You cannot retrain the model in this task.
Use only Python and common NLP libraries (e.g., scikit-learn, pandas).
Simulate new incoming data with a small sample.
Hint 1
Hint 2
Hint 3
Solution
NLP
import pandas as pd
from sklearn.feature_extraction.text import CountVectorizer
from sklearn.linear_model import LogisticRegression
from sklearn.metrics import accuracy_score

# Simulated training data
train_texts = ["I love this product", "This is bad", "Amazing quality", "Not good", "Excellent!", "Terrible experience"]
train_labels = [1, 0, 1, 0, 1, 0]

# Train a simple model
vectorizer = CountVectorizer()
X_train = vectorizer.fit_transform(train_texts)
model = LogisticRegression(max_iter=1000)
model.fit(X_train, train_labels)

# Simulated new incoming data batch (recent data)
new_texts = ["I hate this", "Very good", "Worst ever", "I like it", "Not bad"]
new_labels = [0, 1, 0, 1, 1]  # True labels for monitoring

# Transform new data
X_new = vectorizer.transform(new_texts)

# Predict with deployed model
predictions = model.predict(X_new)

# Compute accuracy
accuracy = accuracy_score(new_labels, predictions) * 100

# Monitoring check
threshold = 85.0
print(f"Model accuracy on new data: {accuracy:.2f}%")
if accuracy < threshold:
    print(f"ALERT: Model accuracy dropped below {threshold}%!")
Added a monitoring function to compute accuracy on new incoming data.
Simulated new data batch with true labels to evaluate model performance.
Included an alert print statement when accuracy falls below 85%.
Results Interpretation

Before monitoring: Model accuracy on recent data was unknown or not tracked, leading to unnoticed performance drop.
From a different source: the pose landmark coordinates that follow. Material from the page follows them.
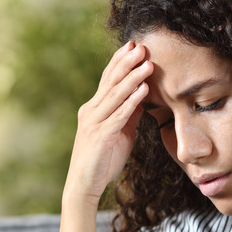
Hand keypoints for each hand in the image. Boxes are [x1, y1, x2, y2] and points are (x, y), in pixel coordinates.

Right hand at [64, 41, 153, 204]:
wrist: (84, 185)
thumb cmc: (102, 160)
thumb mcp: (120, 132)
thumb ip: (128, 114)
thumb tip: (142, 96)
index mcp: (94, 108)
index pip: (107, 79)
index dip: (120, 61)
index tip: (134, 45)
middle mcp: (91, 111)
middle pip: (110, 81)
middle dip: (126, 62)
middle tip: (141, 45)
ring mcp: (94, 123)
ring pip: (115, 95)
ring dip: (133, 77)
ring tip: (147, 63)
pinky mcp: (100, 136)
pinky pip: (119, 115)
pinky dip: (131, 101)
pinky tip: (143, 90)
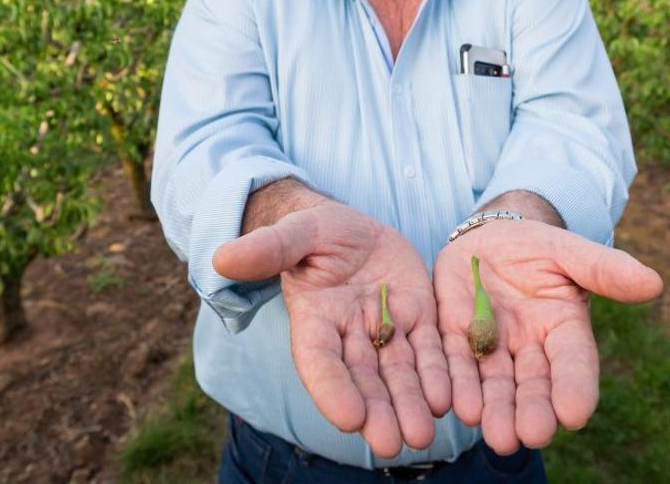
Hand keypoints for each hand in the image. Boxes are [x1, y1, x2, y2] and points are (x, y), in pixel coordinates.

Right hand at [213, 202, 449, 456]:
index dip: (332, 389)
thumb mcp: (294, 232)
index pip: (319, 361)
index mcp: (314, 319)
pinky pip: (431, 352)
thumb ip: (266, 249)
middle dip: (377, 411)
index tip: (348, 419)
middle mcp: (349, 335)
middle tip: (392, 442)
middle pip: (363, 379)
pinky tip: (449, 399)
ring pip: (398, 374)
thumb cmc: (315, 229)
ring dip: (410, 404)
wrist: (352, 226)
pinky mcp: (417, 320)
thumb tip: (221, 258)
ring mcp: (386, 331)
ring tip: (422, 434)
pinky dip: (439, 376)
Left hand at [434, 220, 663, 453]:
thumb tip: (654, 283)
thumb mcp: (568, 250)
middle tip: (530, 436)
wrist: (486, 238)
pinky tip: (455, 406)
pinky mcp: (454, 338)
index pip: (574, 363)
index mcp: (564, 329)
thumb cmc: (536, 246)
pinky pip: (453, 363)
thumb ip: (603, 269)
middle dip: (532, 411)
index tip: (575, 414)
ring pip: (494, 384)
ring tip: (495, 435)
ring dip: (494, 409)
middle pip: (534, 385)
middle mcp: (530, 348)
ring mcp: (492, 346)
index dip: (575, 387)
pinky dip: (455, 384)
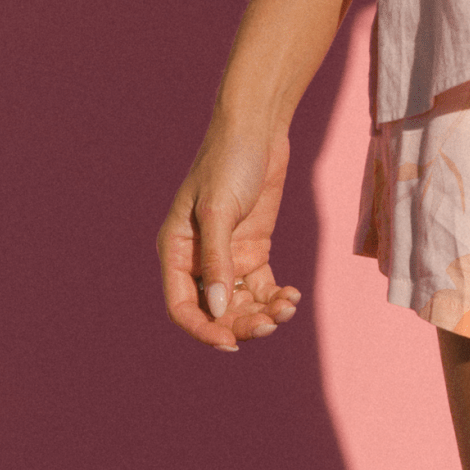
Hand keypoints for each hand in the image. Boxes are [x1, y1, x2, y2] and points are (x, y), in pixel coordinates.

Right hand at [158, 119, 301, 352]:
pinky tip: (292, 296)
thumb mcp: (219, 209)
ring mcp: (228, 255)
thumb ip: (218, 260)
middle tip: (269, 325)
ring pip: (240, 303)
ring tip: (287, 308)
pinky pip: (261, 286)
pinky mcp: (254, 248)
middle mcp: (200, 259)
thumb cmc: (229, 161)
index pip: (182, 305)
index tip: (230, 342)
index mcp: (177, 251)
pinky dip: (275, 297)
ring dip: (262, 313)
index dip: (203, 328)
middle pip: (215, 310)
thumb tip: (218, 310)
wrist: (259, 127)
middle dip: (240, 323)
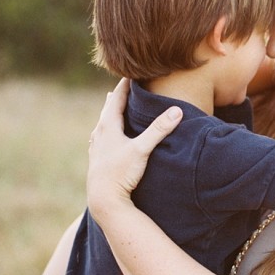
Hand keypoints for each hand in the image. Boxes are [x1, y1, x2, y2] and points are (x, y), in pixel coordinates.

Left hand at [86, 78, 181, 220]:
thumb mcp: (142, 150)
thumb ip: (159, 130)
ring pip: (102, 123)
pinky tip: (103, 136)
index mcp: (108, 127)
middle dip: (116, 96)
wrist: (103, 200)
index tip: (131, 74)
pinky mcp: (97, 160)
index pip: (116, 99)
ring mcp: (97, 148)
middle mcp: (99, 135)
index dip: (124, 86)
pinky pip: (100, 137)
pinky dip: (105, 129)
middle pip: (107, 109)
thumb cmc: (121, 174)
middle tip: (123, 84)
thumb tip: (177, 110)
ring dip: (109, 112)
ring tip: (110, 105)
After monitoring: Model accuracy on new data is computed as 80%, which is below the 85% threshold, triggering an alert.

Monitoring deployed NLP models with simple accuracy checks on new data helps detect performance drops early, enabling timely interventions before serious issues occur.
Bonus Experiment
Extend the monitoring system to track and plot accuracy over multiple batches of new data to visualize trends.
💡 Hint
Store accuracy values in a list and use matplotlib to plot accuracy over time.